Voglio portare alla vostra attenzione un tema delicato, ormai attuale, che dobbiamo affrontare seriamente e subito. Non si possono sempre rincorrere i fenomeni e trovare soluzioni normative che nascono vecchie! Se un editore oggi aprisse un sito di notizie usando in parte rilevante solo articoli prodotti dall’intelligenza artificiale, quali sono gli strumenti a nostra disposizione per controllare l’autorevolezza e le responsabilità editoriali? Siti che ovviamente si sostengono con la profilazione degli utenti e che, sappiamo, stanno già lavorando su questa innovazione. Capacità di visione, confronto e soluzioni condivise. Di questo c’è bisogno per affrontare un cambiamento così rapido ed epocale. Non siamo più nella transizione digitale, siamo dentro il digitale. Credo fermamente nel ruolo cardine della professione giornalistica per la democrazia e in ogni occasione pubblica scandisco bene la mia convinzione: sostenere l’informazione è un dovere. Ed è quello che facciamo attraverso contributi diretti e indiretti. Ma serve responsabilità reciproca. Così come intendo intervenire sull’informazione primaria, affinché i contratti per l’acquisizione dei servizi con le agenzie di stampa vengano ridefiniti in un’ottica pluriennale e di pluralismo, premiante per chi fa investimenti e assunzioni. Ma tutto si tiene sempre e solo se la professione giornalistica non disperde i valori alla base della sua funzione sociale.

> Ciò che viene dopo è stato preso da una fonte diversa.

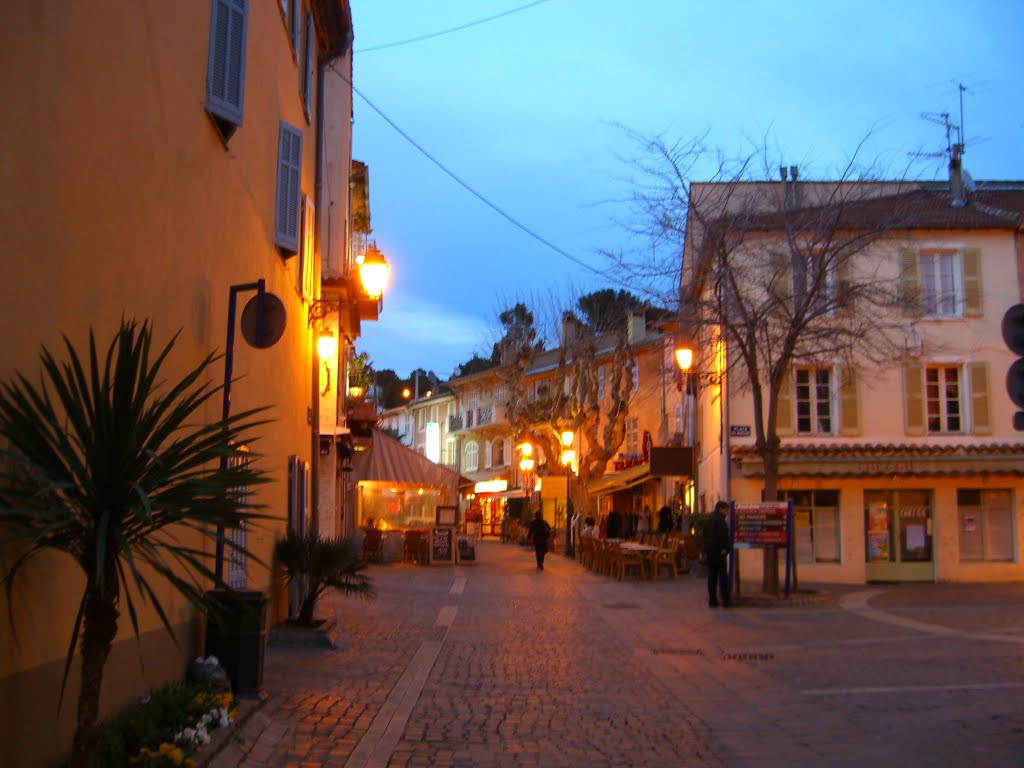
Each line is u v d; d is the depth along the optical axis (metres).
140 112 7.17
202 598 5.16
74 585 5.93
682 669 11.38
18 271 5.26
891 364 24.42
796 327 19.73
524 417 42.31
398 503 36.03
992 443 26.02
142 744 6.06
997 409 26.25
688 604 18.95
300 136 13.16
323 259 19.09
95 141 6.32
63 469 4.85
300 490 14.28
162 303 7.64
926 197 26.22
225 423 5.33
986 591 22.12
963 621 16.05
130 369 5.00
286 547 12.59
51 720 5.59
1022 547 25.97
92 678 5.02
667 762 7.19
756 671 11.26
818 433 26.09
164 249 7.70
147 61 7.34
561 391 41.53
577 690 9.99
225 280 9.65
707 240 20.59
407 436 81.31
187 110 8.35
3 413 4.80
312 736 7.71
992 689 9.95
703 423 32.38
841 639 13.99
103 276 6.44
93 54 6.28
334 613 16.22
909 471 25.12
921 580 25.73
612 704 9.30
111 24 6.60
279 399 12.70
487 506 63.94
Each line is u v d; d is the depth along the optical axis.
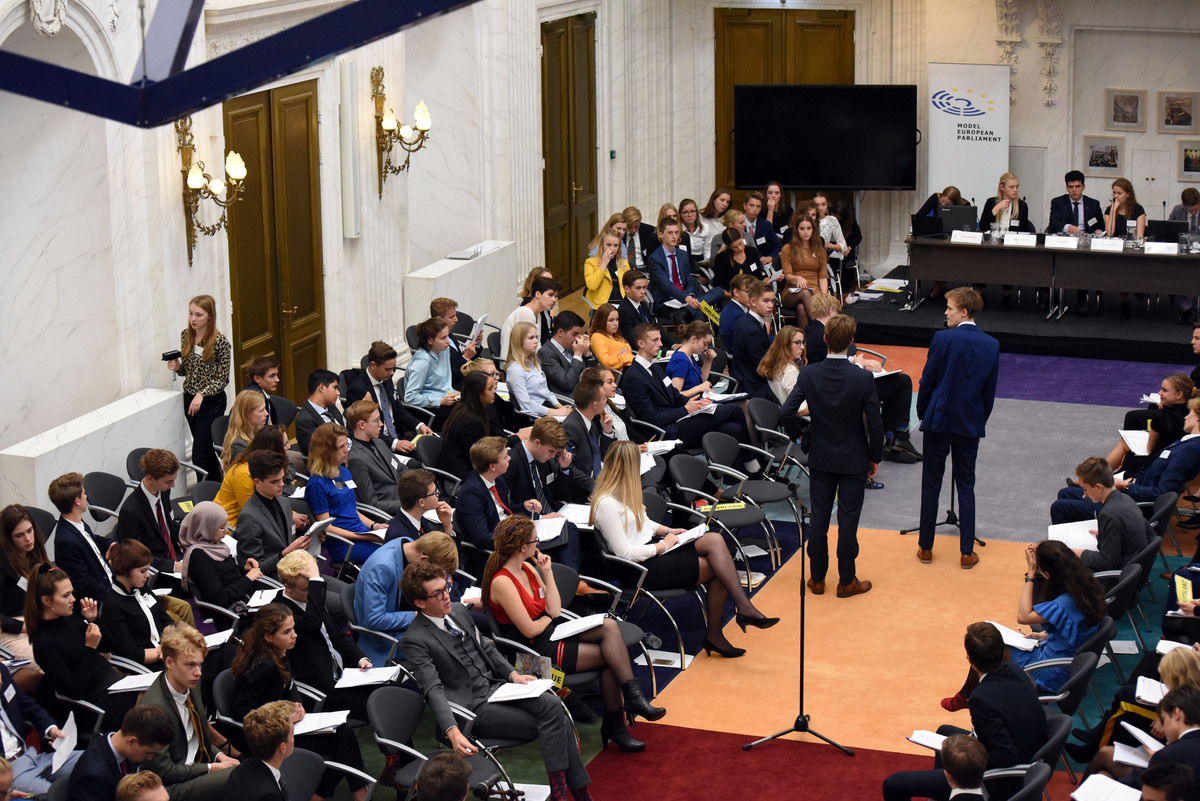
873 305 14.84
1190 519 9.00
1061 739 5.22
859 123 16.03
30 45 7.93
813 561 8.11
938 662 7.23
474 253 12.97
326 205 11.02
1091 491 7.23
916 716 6.66
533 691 5.71
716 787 6.02
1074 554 6.40
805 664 7.23
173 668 5.27
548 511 7.61
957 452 8.36
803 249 12.97
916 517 9.37
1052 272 13.70
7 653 6.01
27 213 8.54
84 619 6.00
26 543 6.46
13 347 8.59
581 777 5.79
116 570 6.05
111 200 8.61
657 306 12.43
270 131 10.22
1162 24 15.30
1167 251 13.18
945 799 5.33
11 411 8.64
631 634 6.60
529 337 9.52
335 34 2.60
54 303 8.68
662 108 17.08
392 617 6.27
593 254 12.30
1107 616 6.25
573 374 9.83
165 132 8.95
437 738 5.82
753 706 6.78
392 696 5.41
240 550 6.83
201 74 2.66
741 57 16.92
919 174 16.53
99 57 8.20
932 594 8.10
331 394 8.47
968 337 8.15
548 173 15.09
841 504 7.96
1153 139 15.72
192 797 5.11
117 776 4.89
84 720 5.78
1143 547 7.12
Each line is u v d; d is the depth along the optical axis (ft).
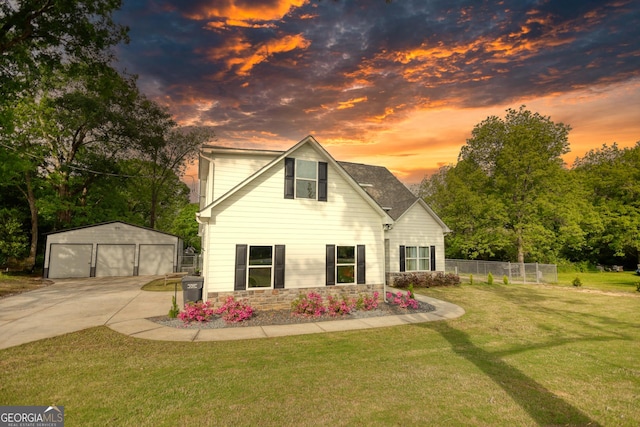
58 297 47.21
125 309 38.27
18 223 80.89
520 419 13.67
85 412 13.87
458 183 93.61
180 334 27.71
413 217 66.90
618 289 61.98
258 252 38.55
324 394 15.89
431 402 15.15
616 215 101.96
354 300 41.91
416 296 50.98
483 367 20.17
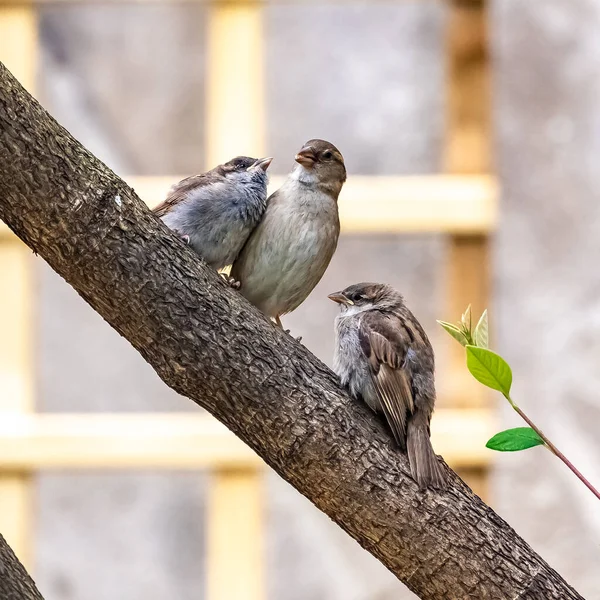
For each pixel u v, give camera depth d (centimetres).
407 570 613
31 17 1155
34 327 1452
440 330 1387
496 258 1139
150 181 1140
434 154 1465
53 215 584
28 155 577
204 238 748
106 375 1462
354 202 1123
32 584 548
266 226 769
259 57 1150
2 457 1110
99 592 1492
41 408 1451
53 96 1526
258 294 778
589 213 1138
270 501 1398
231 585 1120
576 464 1120
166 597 1497
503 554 606
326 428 614
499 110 1155
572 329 1132
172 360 606
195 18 1538
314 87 1474
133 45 1537
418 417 696
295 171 785
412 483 613
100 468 1125
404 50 1476
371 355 698
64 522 1498
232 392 609
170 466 1117
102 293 598
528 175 1143
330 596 1386
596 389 1126
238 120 1146
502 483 1113
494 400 1134
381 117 1467
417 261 1404
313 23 1481
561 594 605
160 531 1501
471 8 1175
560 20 1155
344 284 1409
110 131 1527
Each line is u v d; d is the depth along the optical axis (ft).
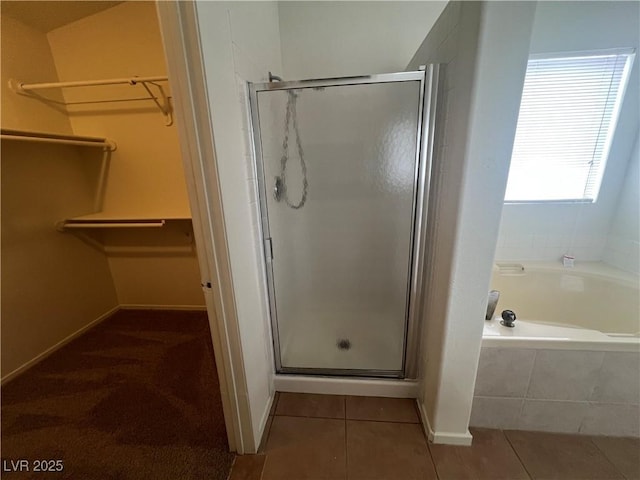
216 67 2.84
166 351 6.24
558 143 6.30
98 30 6.03
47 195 6.20
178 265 7.72
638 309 5.61
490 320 4.45
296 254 5.55
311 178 5.18
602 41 5.63
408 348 4.73
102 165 6.93
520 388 4.00
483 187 3.03
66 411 4.70
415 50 5.77
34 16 5.50
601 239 6.66
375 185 5.07
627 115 5.89
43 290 6.16
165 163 6.79
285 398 4.92
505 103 2.76
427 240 4.17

I rischi non mancano, a cominciare dal fenomeno della pirateria online che continua, purtroppo, a causare danni ingenti anche alla filiera dell’editoria, pregiudicando il lavoro di editori, autori, giornalisti, distributori, edicolanti e di quanti contribuiscono alla diffusione della cultura e dell’informazione. La pirateria si combatte anzitutto con il rafforzamento delle disposizioni normative, a livello europeo e nazionale, ma si combatte anche con un’educazione civica digitale e una “cultura” sociale che riconosca il valore del diritto d’autore e dei diritti connessi. E denunci in maniera tempestiva le violazioni. Consapevole di questo sto studiando con il mio Dipartimento nuove funzioni sul contrasto alla pirateria e sulla cybersecurity, fra le quali un’ampia divulgazione di una nuova educazione civica digitale. Noi ci siamo. Ma è insieme che si esce dal tunnel.